6) This is also my understanding and I would infer from that that if in any doubts I'm better off to set outer shareability as than the coherency will get maintained for the inner (L1/L2) and outer shareable (L3) domains.
For 5) yes. In the example system described in Example B2-1, the different clusters would typically, but not mandatory, be running different OS's. The document is only referring to expected use case but the architecture does not explicitly forbid running multiple OS's running in the same inner shareable domain.

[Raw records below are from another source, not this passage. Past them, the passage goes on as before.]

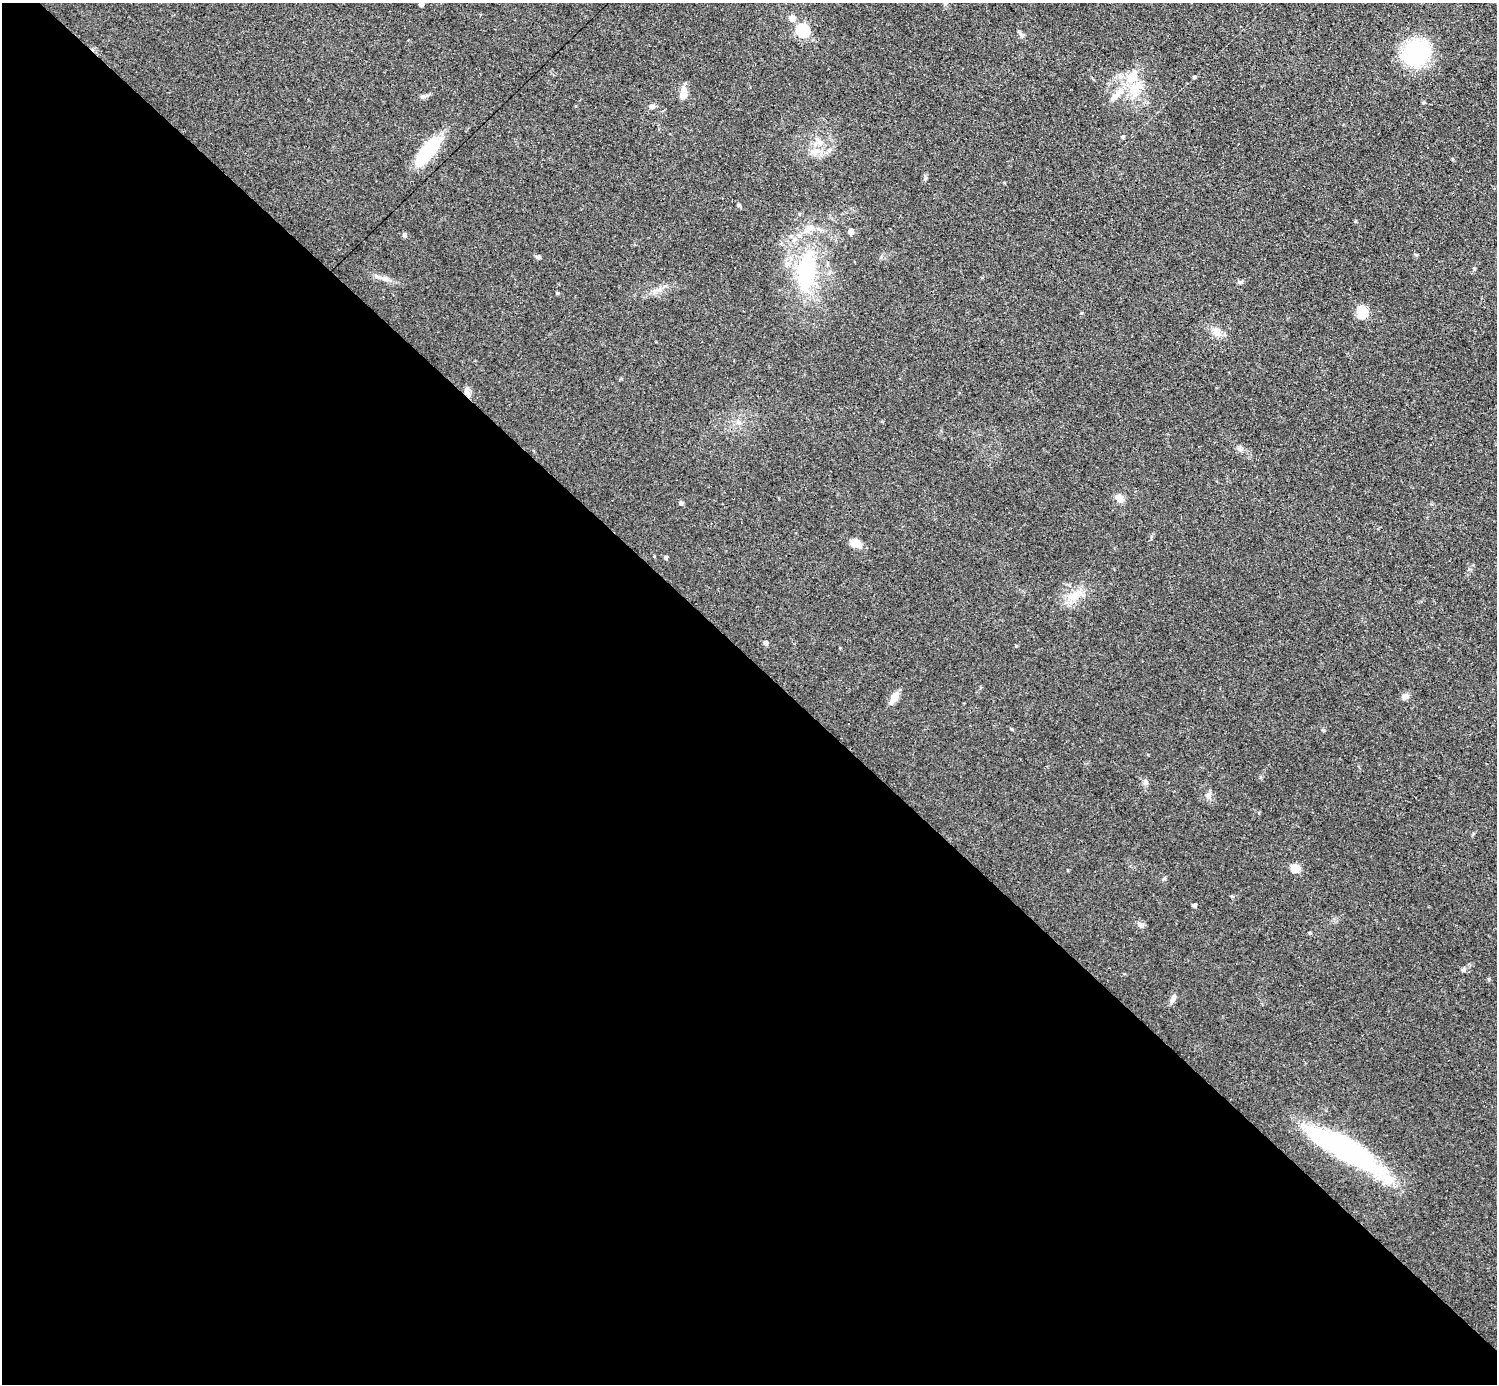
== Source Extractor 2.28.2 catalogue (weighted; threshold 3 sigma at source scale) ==
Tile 14 of 4 x 4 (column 2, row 4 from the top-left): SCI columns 1552-3046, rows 325-1706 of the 6152 x 6151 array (HDU 1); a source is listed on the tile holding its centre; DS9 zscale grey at full resolution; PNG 1499 x 1386 px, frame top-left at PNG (2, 3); no overlay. Shown black and unused: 53% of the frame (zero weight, under 3 of 4 exposures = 1% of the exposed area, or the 3 px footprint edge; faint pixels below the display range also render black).
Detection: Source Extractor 2.28.2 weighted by HDU 2 'WHT'; one run over the whole footprint, this tile lists its part. Background 0.108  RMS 0.0067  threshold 0.0302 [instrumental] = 3 sigma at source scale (4.5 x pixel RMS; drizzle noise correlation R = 1.50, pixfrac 1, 0.05/0.05 arcsec/px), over >= 5 px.
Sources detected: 48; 2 inside a brighter object's white glare — not listed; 3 inside a brighter listed object's ellipse — not listed separately; the other 43 listed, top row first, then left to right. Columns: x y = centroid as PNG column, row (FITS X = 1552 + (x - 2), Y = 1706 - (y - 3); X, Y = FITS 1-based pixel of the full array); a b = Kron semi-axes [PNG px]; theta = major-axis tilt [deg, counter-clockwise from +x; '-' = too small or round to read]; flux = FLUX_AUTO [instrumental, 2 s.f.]
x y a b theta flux
421 4 4 4 - 2.4
792 18 6 6 - 5
803 30 6 6 - 75
1022 35 6 5 - 1.5
1416 53 13 12 - 120
1194 77 4 3 - 1
1135 89 22 13 58 15
683 94 14 8 84 6.1
1118 94 8 6 45 3.2
423 96 8 6 2 1.6
652 107 7 6 - 2.1
1123 137 5 4 - 0.89
428 150 36 13 51 34
815 152 13 6 41 4.3
738 205 6 4 -90 0.85
851 232 5 4 - 5.4
404 235 7 5 -78 1.3
538 257 7 4 -10 1.2
808 262 47 25 -85 53
385 279 12 4 -5 2.6
1239 282 8 5 -18 1.3
557 293 5 4 - 0.67
1362 312 12 9 -90 14
1216 332 14 10 -53 5.5
468 393 9 6 80 2.7
739 422 7 5 -22 2
1119 498 10 9 - 4.2
681 503 5 5 - 1.5
855 543 11 8 -20 7.4
666 557 4 4 - 1.2
1074 595 27 9 27 10
765 643 4 4 - 2.5
1405 696 9 7 40 2.8
894 697 12 7 57 7.5
1145 781 9 5 -72 1.8
1208 795 7 6 - 2
1295 868 10 9 - 6.7
1194 905 4 4 - 2
1141 925 11 6 -35 2.2
1310 933 4 4 - 0.79
1463 970 7 5 46 1.6
1173 999 13 6 63 2.7
1345 1148 76 19 -30 150
Overlapping masked pixels (flux is a lower limit): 2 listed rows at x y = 468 393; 1345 1148
Isophote crosses this tile's border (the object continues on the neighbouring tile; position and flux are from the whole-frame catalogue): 1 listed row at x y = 421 4
Unlisted compact peaks at least as high as the median listed source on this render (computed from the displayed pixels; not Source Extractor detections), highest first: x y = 925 178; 1016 646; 1323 730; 1081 313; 1164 879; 1474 269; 1260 777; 1488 979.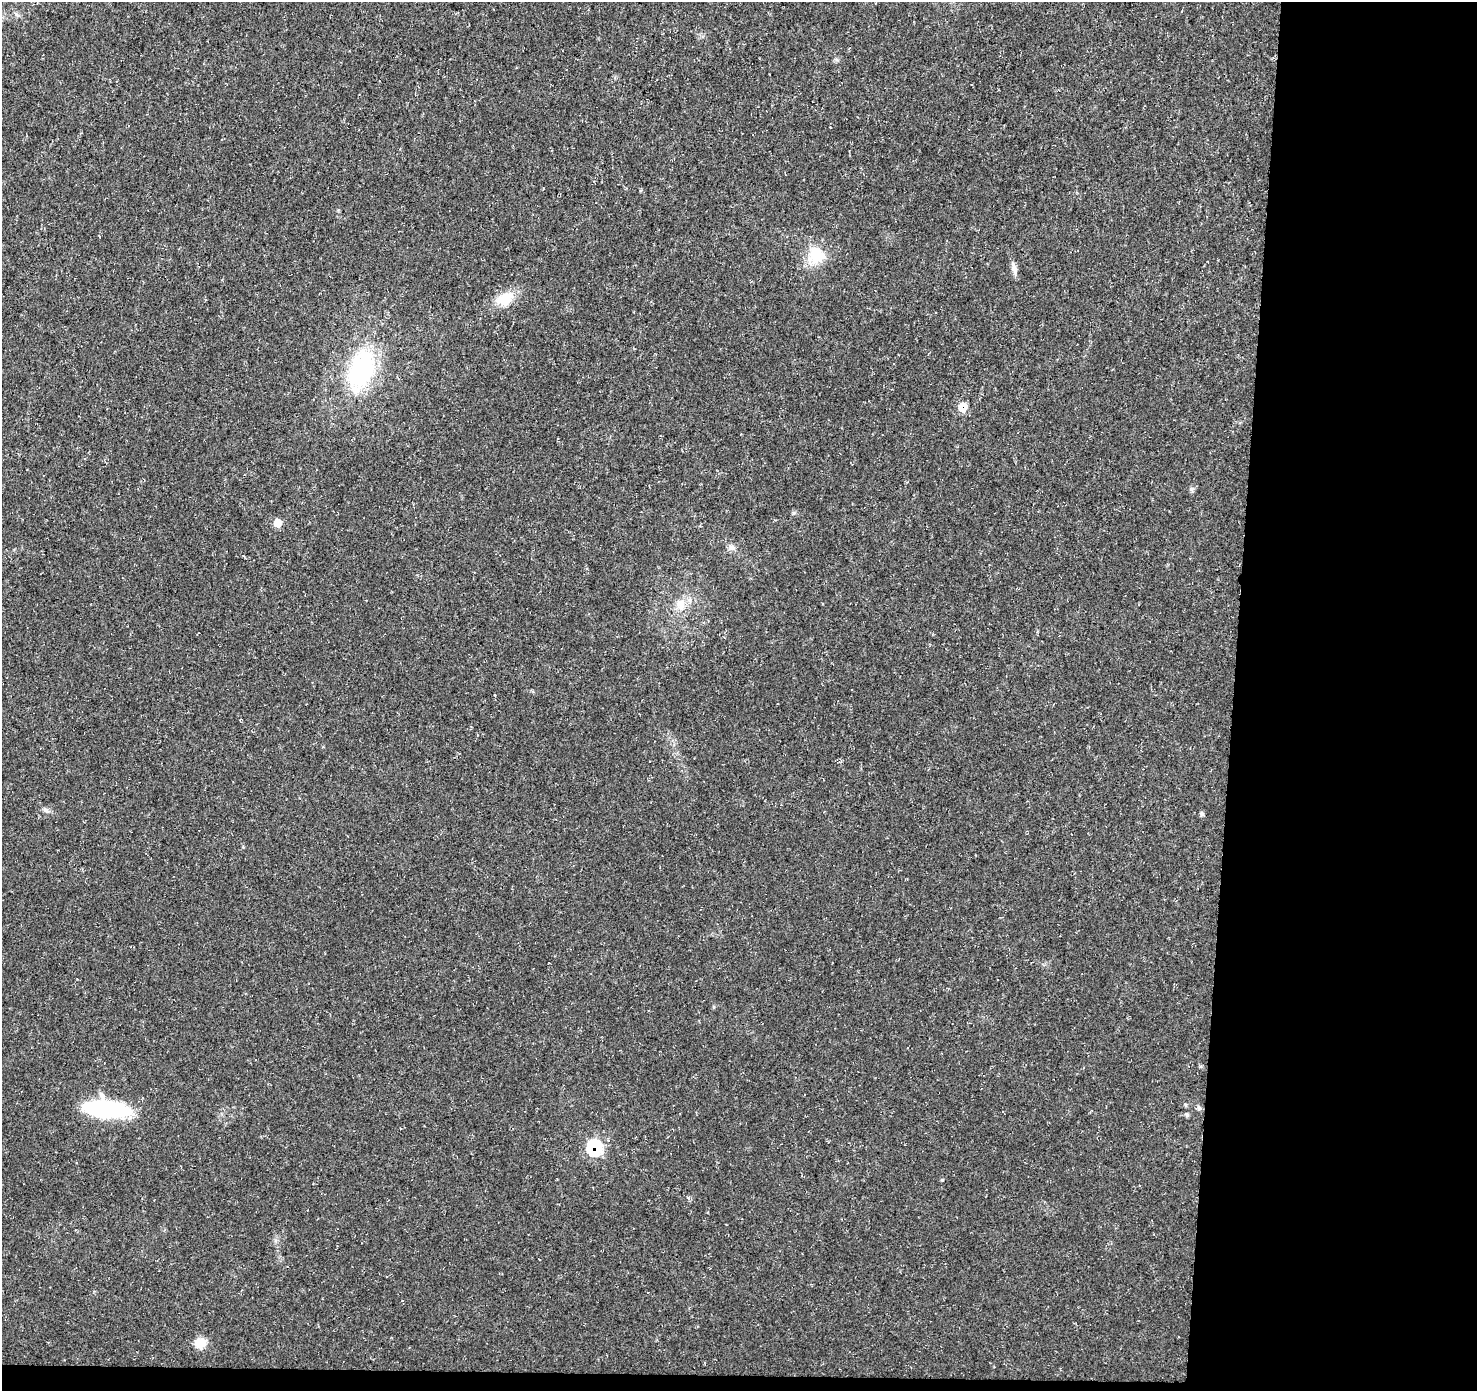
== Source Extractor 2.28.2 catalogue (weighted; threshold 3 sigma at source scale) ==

For 6) Even If you mark your memory as outer shareable, there is no guarantee that coherence "Will" get maintained. The SOC hardware may not even have(or recognize, or may simply force that OSH = ISH) an outer shareable domain. It is possible that the SOC is designed in such a way that coherency between the clusters is expected to be maintained manually. You may want to mark your memory as outer shareable and experiment to see if coherency is maintained but the safest approach to designing software for the SOC would be to know exactly how the SOC is designed to avoid ending up with hard to debug coherency issues. In your case, as stated earlier, it is possible that L1/L2 are inner caches and L3;s are outer caches but are all part of the inner shareable domain in which case you can just mark all your memory as innershareable and not have to worry about coherency between clusters.
Great. Thank you Raghu. This is invaluable information. I have requested the HW design team to let me know these.